[EXERCISE PROMPT]: Copy out these lines word for word, starting at the line that contains "List the labels" and ending at the last of the lines, with the pictures left out.

[RECORDS PROVIDED]:
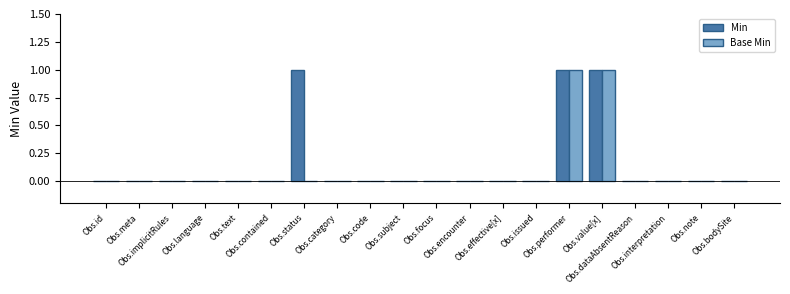

What is the sum of all Min values?

3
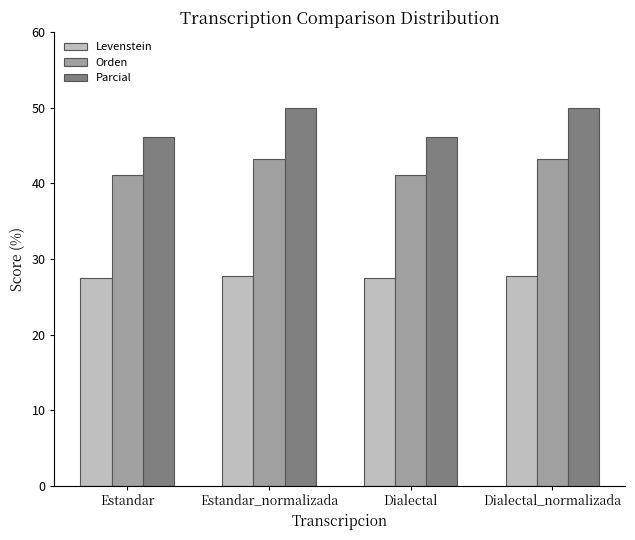

How many bars are there in each group?

3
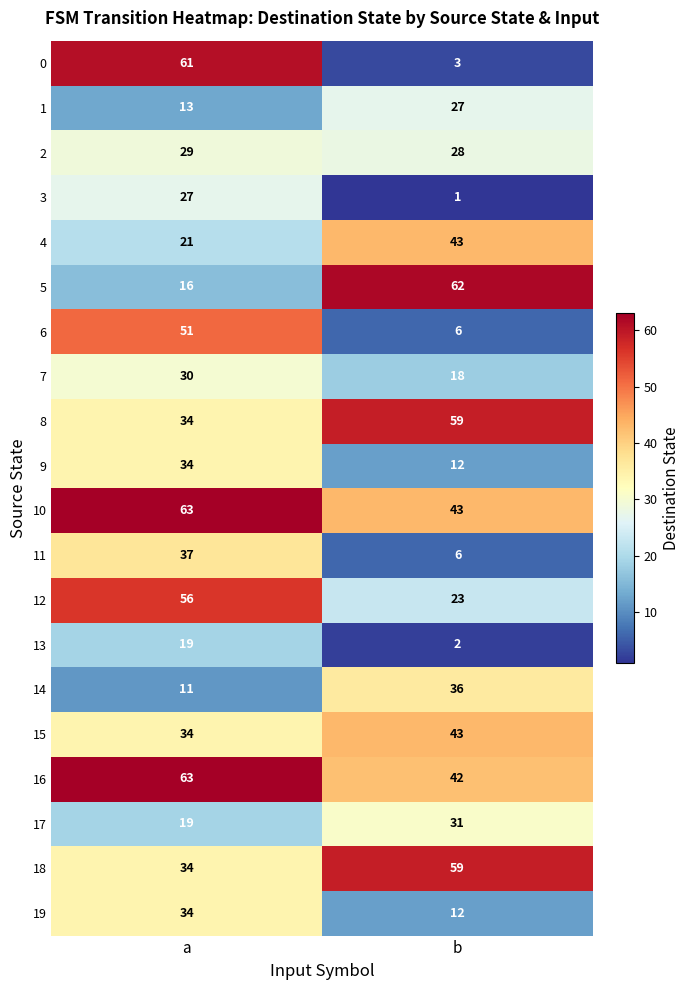

List the labels in order of 19 value, smallest first.

b, a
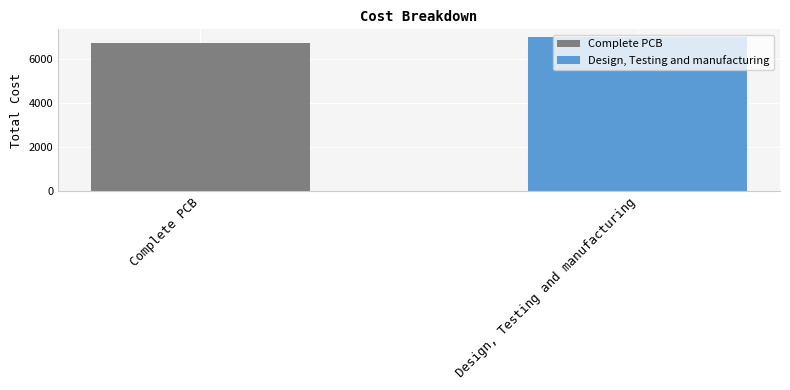

Rank the series by their average value, from lowest to highest.

Complete PCB, Design, Testing and manufacturing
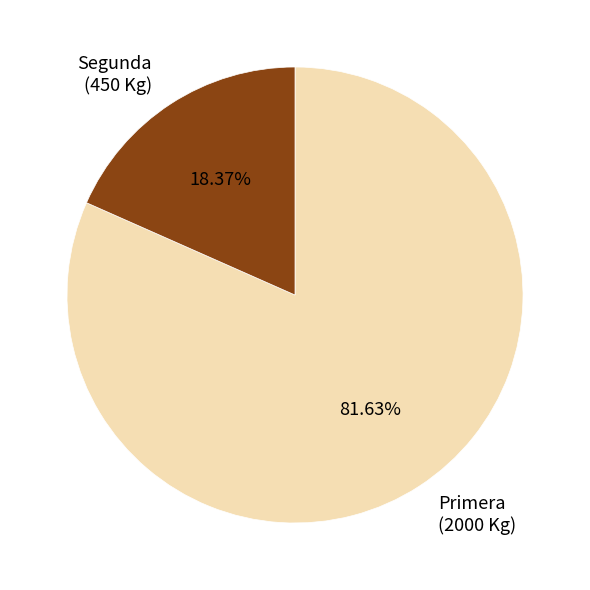

What percentage is the Primera slice, to the nearest percent?

82%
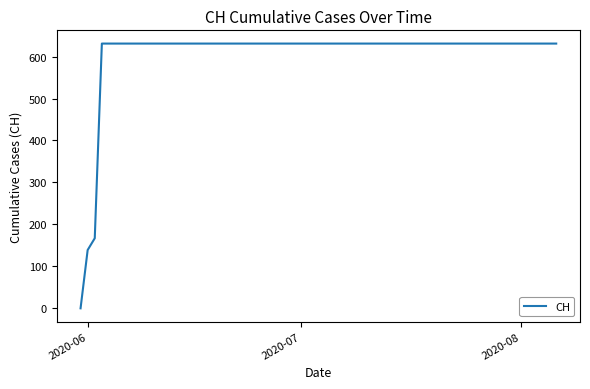

Count the number of categories in the chart.

20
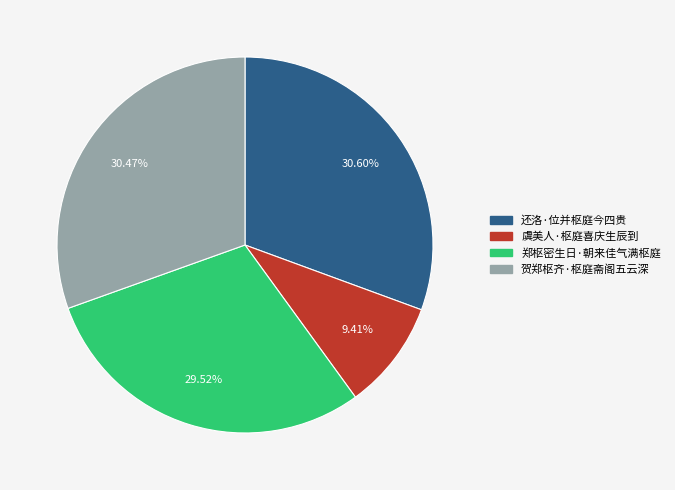

Approximately how many times larger is the value at 郑枢密生日·朝来佳气满枢庭 compared to 虞美人·枢庭喜庆生辰到?

3.1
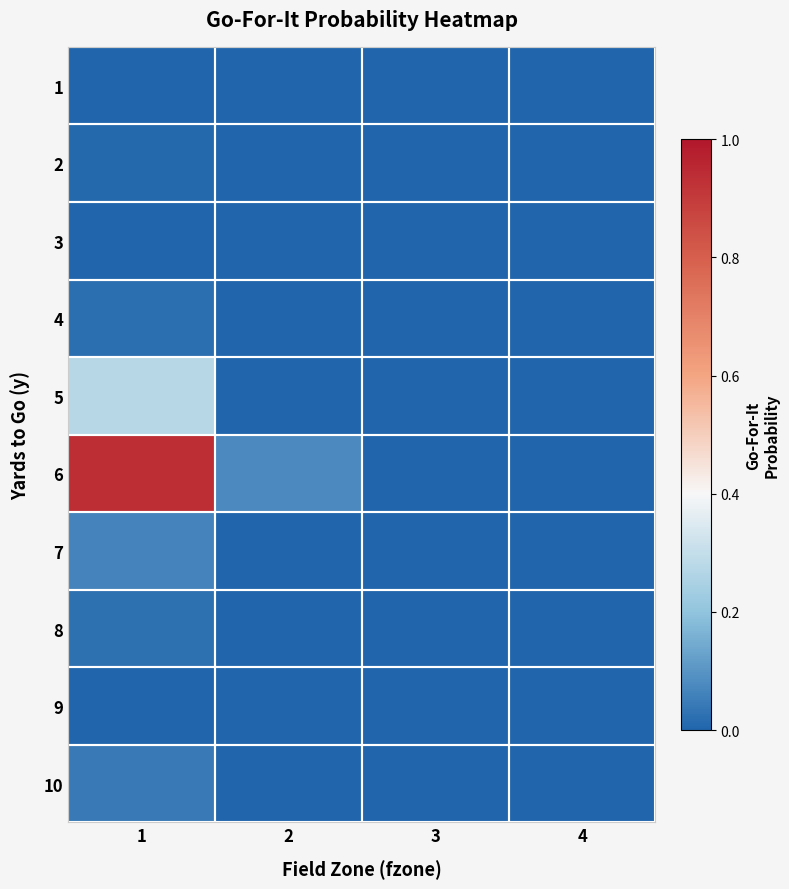

What is the difference between the highest and lowest values at 1?

0.9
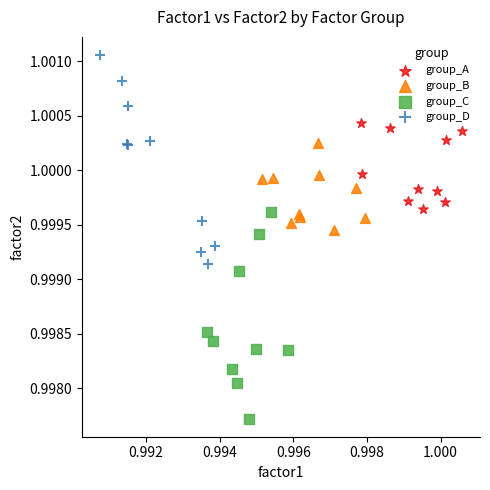

Which series contains the lowest Y value?

group_C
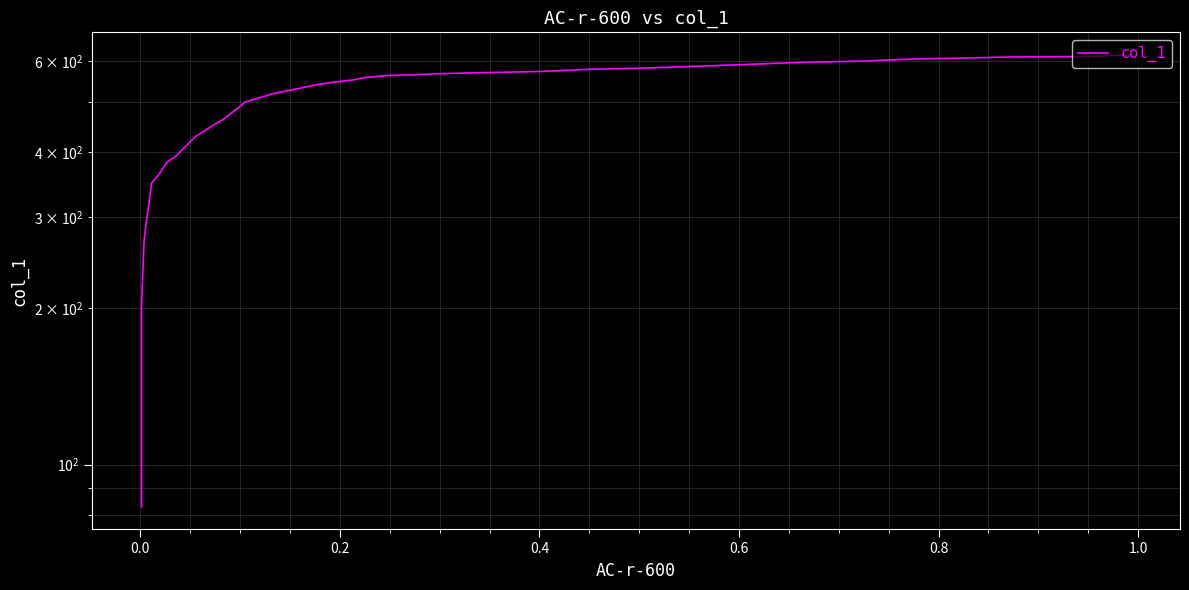

True or false: there are more than 1 points higher than both neighbors.

False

[TASK ANSWER]:
List the labels in order of 19 value, smallest first.

b, a

Rank the series by their average value, from lowest to highest.

Complete PCB, Design, Testing and manufacturing

What percentage is the Primera slice, to the nearest percent?

82%

Count the number of categories in the chart.

20

Approximately how many times larger is the value at 郑枢密生日·朝来佳气满枢庭 compared to 虞美人·枢庭喜庆生辰到?

3.1

What is the difference between the highest and lowest values at 1?

0.9

Which series contains the lowest Y value?

group_C

True or false: there are more than 1 points higher than both neighbors.

False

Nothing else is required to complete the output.